The 2012 Rules remain true to the drafting ethos of previous editions of the Rules. Nothing has been changed for the sake of change. Such changes and innovations as have been made reflect the dramatic evolution in the nature and scope of the Court's user base and practice in the fourteen years since the promulgation of the 1998 Rules, not least the explosion in the numbers of multiparty disputes (particularly from Latin America), the all-pervasive use of electronic media and means of communication, and increasing pressure on arbitrators and institutions alike to ensure that time and cost constraints are respected.

User demands included assurances as to the availability of arbitrators; early clarification of the nature and basis of claims; the ability to call upon an emergency arbitrator procedure; and more certainty as to when an award might be expected after the conclusion of a hearing and the filing of post-hearing briefs. In large part, these demands have been met in the new Articles 4(3), subparagraphs (c) and (d); 11(2); 29; and 27, subparagraph (b). Multi-party disputes are the subject of Articles 7-10 of the 2012 Rules, a group of provisions that constitute one of the principal innovations of the new Rules.

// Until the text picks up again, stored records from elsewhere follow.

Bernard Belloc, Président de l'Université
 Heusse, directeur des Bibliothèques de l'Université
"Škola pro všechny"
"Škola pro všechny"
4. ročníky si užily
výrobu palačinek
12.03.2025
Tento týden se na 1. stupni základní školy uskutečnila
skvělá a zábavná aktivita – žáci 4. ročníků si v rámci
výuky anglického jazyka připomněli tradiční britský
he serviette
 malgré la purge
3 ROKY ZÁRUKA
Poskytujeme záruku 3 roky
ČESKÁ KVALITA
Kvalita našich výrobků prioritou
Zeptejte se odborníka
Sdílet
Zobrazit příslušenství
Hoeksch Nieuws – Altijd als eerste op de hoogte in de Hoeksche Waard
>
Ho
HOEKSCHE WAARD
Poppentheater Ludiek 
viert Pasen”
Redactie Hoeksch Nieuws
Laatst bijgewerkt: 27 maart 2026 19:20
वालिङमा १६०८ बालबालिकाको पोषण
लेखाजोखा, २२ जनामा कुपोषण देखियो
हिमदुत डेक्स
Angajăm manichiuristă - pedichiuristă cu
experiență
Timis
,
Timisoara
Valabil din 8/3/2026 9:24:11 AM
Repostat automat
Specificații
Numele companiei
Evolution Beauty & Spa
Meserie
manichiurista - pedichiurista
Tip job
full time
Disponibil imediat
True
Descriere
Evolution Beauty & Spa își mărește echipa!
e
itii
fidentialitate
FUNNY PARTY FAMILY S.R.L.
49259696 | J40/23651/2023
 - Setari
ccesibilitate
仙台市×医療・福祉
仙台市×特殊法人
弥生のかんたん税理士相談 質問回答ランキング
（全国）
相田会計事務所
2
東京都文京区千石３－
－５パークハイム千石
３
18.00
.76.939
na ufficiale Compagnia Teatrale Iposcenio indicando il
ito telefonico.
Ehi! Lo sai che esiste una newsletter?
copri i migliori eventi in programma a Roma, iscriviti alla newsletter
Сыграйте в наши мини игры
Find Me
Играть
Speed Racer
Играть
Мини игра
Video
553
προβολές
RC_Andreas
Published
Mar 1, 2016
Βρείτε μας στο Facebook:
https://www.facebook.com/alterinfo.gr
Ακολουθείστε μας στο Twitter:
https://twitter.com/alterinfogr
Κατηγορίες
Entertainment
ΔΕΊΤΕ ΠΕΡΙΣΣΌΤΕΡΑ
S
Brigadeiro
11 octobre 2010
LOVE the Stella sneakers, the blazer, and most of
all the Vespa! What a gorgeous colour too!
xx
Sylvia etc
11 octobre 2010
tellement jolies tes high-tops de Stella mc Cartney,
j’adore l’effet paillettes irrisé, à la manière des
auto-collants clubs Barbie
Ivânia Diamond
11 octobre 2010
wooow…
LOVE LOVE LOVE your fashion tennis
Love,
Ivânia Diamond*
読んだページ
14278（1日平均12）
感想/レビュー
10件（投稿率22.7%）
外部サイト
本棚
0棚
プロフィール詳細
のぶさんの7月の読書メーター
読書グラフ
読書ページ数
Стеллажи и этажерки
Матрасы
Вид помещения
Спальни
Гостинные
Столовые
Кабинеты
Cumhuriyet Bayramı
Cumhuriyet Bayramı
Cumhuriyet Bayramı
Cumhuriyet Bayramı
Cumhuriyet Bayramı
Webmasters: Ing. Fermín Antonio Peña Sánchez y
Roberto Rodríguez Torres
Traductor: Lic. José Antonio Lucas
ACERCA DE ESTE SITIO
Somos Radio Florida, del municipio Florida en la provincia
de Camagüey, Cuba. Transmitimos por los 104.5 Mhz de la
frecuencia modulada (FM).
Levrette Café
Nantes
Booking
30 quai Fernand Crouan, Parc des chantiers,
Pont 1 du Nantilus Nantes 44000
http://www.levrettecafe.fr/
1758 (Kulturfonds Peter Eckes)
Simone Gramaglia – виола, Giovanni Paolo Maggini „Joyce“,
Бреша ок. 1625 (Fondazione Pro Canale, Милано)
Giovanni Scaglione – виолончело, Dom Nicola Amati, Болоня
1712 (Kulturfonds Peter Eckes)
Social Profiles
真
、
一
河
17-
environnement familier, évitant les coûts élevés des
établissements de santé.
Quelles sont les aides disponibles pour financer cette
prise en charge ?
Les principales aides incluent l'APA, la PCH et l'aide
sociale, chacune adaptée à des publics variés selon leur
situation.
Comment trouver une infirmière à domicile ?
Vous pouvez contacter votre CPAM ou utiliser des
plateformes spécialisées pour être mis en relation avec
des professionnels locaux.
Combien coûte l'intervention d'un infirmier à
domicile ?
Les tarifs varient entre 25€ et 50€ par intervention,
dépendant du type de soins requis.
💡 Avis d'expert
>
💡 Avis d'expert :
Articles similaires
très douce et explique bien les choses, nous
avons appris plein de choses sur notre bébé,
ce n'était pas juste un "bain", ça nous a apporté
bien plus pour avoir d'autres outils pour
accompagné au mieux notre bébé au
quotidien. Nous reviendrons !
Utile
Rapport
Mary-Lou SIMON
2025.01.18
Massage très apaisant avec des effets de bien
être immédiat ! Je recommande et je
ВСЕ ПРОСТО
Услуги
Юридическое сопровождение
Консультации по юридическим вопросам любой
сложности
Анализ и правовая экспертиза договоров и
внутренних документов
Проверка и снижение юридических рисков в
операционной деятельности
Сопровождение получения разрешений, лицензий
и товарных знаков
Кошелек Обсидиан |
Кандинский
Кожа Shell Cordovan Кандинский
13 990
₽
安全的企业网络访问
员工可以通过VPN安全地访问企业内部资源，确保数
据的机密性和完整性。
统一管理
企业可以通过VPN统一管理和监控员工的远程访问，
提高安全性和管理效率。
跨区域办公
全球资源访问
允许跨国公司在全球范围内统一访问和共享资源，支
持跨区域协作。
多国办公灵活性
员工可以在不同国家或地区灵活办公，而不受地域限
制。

Traditionally the ICC has laid, and continues to lay, great store upon the ability of the parties to ICC arbitration to agree upon substantial elements of the procedure applicable to "their" arbitration and their expectation that such agreements will be respected. In turn, it is to be hoped that parties will take full advantage of the opportunity to play an active part in the shaping of the arbitral procedure as Article 24 and, specifically, Article 24(4), of the new Rules invites them to do. The importance of this element of direct party involvement cannot be overstated.

The Guide, which takes the reader through the 2012 Rules from start to finish, will be an indispensable work of reference for all involved in ICC arbitration, whether they come new to such proceedings or are "old hands", and whether they do so as a party, counsel or arbitrator. While the 2012 Rules have already been the subject of numerous commentaries, none could be as authoritative a Guide as that which Jason Fry, Simon Greenberg and Francesca Mazza have compiled.

Not only were all three authors intimately involved in the drafting of the new Rules, but as three of the then most senior members of the Secretariat, their knowledge of the practices of the Court and Secretariat is unrivalled. All three authors have also overseen the revision of all of the Secretariat's standard form letters and other administrative documentation to ensure their compatibility with the provisions of the new Rules-a daunting task in itself. There is simply no one better qualified to provide a detailed overview of the new Rules and their operation. At the time of publication, all three of the authors will have taken up new posts outside the ICC or be on the point of doing so. This final contribution on their part to the work of the Court and Secretariat is consistent with the qualities of excellence and commitment that have been the hallmark of their work while at the ICC and for which, on behalf of the ICC Court, I offer my thanks and sincere appreciation.